→ TASK DIRECTIONS: In the article on the new American oligarchy, how many years have passed since Justice Kennedy's opinion in Citizens United?

>> start PASSAGE TO READ

The New American Oligarchy
It is time to introduce Supreme Court Justice Anthony M. Kennedy to the real world of limitless money in American politics.
Seven years have passed since his landmark opinion in Citizens United and four years since a companion ruling (McCutcheon), which together erased virtually all caps on corporate and individual donations in federal elections. In that time, an extremely wealthy elite and their ingenious lawyers have seized the legal opening, expanding both the dollar value of the U.S. political marketplace and their own substantial influence.
Activist entrepreneurs, hedge fund and private equity titans, and corporate moguls are the new political overlords. They’re not just passively exploiting the age-old leverage of cash to keep friendly incumbents in office. Some are writing checks to shape American society to their own specifications. To better secure a foothold for their personal ideologies, they are hiring media experts, pollsters, lobbyists, and consultants (perhaps the best known is Steve Bannon) to wage a sophisticated, multi-front information war.
This ecosystem bears little resemblance to the garden of fairness that Justice Kennedy portrayed in Citizens. He argued that every individual uses money to purchase speech; why shouldn’t corporations? Sure, donors gain access and even influence over officeholders, he conceded, but it’s not, strictly speaking, bribery. If corporations abuse their rights, he said, shareholders can just exert their “corporate democracy” via proxy voting.

>> end PASSAGE TO READ
>> start DATA LISTING

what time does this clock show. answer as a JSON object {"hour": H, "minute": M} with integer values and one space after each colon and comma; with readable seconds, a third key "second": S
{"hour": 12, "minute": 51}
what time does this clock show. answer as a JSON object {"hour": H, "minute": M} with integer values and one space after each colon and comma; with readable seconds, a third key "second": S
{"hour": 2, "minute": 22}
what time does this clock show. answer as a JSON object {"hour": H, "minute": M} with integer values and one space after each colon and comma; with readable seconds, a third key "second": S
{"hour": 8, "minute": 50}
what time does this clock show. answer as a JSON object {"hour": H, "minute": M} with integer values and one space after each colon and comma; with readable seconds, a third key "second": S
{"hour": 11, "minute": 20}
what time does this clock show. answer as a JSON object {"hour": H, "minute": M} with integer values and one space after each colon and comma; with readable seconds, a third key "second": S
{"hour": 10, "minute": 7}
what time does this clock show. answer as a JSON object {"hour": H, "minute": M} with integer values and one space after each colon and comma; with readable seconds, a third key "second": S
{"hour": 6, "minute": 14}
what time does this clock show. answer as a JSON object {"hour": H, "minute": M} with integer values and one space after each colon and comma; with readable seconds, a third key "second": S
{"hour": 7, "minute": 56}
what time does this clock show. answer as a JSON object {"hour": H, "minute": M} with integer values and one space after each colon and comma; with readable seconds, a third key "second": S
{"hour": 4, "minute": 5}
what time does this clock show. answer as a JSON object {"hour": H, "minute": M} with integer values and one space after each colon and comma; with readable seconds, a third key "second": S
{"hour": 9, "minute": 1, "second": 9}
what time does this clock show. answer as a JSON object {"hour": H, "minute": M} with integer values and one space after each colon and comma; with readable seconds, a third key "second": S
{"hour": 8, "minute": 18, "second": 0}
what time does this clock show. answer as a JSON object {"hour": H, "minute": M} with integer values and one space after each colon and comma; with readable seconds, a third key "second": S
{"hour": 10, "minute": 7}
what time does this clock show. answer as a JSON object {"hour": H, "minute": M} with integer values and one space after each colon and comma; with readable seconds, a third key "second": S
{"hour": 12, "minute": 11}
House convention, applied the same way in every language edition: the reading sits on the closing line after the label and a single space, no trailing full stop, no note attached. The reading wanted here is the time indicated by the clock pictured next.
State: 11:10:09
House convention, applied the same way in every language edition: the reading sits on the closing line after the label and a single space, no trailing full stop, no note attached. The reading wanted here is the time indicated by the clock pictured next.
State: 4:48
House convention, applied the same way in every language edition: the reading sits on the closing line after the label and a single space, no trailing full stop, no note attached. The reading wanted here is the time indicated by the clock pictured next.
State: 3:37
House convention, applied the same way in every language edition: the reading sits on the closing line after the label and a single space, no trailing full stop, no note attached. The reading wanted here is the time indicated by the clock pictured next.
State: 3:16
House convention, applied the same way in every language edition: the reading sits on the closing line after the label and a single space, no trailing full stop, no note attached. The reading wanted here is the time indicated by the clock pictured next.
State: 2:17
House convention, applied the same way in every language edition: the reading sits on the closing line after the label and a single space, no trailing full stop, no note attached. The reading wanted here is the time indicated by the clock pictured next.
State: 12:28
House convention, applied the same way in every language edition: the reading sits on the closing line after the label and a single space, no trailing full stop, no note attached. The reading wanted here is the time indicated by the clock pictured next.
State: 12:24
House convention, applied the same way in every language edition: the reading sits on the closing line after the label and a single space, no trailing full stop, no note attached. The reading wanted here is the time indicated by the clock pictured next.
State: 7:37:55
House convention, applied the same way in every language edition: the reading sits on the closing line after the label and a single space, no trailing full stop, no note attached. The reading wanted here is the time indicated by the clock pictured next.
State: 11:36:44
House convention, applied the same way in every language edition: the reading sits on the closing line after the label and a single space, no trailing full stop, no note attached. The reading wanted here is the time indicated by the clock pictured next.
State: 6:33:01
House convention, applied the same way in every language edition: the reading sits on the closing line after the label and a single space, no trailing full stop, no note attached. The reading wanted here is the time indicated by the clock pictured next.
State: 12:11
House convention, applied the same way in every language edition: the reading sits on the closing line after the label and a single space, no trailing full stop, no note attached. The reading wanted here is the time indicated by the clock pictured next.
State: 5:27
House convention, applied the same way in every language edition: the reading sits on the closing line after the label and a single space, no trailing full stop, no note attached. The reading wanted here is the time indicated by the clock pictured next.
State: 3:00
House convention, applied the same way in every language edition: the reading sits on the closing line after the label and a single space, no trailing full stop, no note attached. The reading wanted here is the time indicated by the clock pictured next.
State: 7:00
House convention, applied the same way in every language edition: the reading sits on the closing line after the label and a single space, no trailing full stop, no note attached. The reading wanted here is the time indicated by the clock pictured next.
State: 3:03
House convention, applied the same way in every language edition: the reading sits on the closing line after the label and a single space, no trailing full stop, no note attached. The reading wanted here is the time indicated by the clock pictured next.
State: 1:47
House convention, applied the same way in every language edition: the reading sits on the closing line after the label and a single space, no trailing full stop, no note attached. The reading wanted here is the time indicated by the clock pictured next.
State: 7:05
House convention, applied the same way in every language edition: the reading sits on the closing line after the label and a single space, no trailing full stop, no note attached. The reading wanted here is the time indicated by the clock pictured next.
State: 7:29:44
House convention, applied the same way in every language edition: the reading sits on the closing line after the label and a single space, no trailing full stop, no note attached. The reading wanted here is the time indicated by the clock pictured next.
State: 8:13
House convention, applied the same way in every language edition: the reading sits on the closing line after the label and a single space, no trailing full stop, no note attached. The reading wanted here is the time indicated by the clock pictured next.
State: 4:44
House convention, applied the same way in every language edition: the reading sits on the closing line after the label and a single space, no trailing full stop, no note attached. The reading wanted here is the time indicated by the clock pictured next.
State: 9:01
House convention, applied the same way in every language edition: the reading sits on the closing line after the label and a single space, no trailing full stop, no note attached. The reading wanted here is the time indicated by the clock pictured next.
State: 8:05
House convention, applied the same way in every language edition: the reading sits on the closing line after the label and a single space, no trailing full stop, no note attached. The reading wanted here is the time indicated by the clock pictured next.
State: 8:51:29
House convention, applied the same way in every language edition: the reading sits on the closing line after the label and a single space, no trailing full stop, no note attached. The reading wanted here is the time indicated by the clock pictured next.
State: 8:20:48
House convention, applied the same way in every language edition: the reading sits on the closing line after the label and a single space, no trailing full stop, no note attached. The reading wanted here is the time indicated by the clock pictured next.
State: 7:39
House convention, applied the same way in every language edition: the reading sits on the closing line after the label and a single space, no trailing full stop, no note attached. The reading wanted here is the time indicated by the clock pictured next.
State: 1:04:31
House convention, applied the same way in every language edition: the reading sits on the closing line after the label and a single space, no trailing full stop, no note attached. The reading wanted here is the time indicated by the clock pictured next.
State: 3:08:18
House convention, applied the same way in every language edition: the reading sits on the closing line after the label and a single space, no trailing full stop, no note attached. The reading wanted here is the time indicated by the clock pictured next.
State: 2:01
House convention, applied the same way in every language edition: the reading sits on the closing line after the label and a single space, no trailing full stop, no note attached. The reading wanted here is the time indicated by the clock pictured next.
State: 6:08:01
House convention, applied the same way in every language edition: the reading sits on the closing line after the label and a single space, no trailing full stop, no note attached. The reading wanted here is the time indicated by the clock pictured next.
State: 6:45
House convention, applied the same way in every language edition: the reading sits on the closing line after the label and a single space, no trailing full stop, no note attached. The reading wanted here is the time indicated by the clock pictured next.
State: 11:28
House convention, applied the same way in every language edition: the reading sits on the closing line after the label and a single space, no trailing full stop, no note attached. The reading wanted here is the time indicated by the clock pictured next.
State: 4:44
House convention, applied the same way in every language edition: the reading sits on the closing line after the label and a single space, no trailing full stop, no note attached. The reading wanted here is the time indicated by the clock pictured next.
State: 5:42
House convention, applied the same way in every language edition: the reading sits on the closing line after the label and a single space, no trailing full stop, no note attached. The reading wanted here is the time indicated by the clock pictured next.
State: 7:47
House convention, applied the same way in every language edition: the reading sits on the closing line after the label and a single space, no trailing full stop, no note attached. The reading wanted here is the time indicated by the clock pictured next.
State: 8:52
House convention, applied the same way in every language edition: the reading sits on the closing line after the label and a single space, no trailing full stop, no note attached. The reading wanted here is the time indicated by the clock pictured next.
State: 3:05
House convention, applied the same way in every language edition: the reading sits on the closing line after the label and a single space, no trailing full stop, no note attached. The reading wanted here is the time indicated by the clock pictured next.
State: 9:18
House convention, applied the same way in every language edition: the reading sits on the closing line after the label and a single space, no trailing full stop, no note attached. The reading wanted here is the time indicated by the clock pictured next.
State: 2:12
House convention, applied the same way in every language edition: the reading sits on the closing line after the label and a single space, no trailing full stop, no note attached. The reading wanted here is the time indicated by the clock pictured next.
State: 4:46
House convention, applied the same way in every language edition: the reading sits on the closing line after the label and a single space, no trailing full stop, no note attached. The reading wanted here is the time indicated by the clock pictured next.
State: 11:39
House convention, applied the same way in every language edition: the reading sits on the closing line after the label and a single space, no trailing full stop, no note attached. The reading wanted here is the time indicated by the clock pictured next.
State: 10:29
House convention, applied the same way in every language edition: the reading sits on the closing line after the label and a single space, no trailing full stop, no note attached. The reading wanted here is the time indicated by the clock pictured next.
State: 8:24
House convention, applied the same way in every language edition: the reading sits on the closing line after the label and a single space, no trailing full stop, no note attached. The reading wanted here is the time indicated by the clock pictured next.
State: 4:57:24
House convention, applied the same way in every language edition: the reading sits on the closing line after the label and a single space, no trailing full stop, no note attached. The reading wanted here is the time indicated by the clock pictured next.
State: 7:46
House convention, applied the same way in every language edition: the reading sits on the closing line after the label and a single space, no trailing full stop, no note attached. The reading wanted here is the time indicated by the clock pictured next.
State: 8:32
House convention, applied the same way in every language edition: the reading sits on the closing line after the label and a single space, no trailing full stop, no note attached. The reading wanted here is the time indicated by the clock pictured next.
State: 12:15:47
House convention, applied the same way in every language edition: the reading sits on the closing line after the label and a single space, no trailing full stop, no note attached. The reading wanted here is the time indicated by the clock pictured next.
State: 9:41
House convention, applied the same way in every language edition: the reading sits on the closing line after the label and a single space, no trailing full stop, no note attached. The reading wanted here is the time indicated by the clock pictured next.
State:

>> end DATA LISTING

→ CORRECT RESULT: Seven years.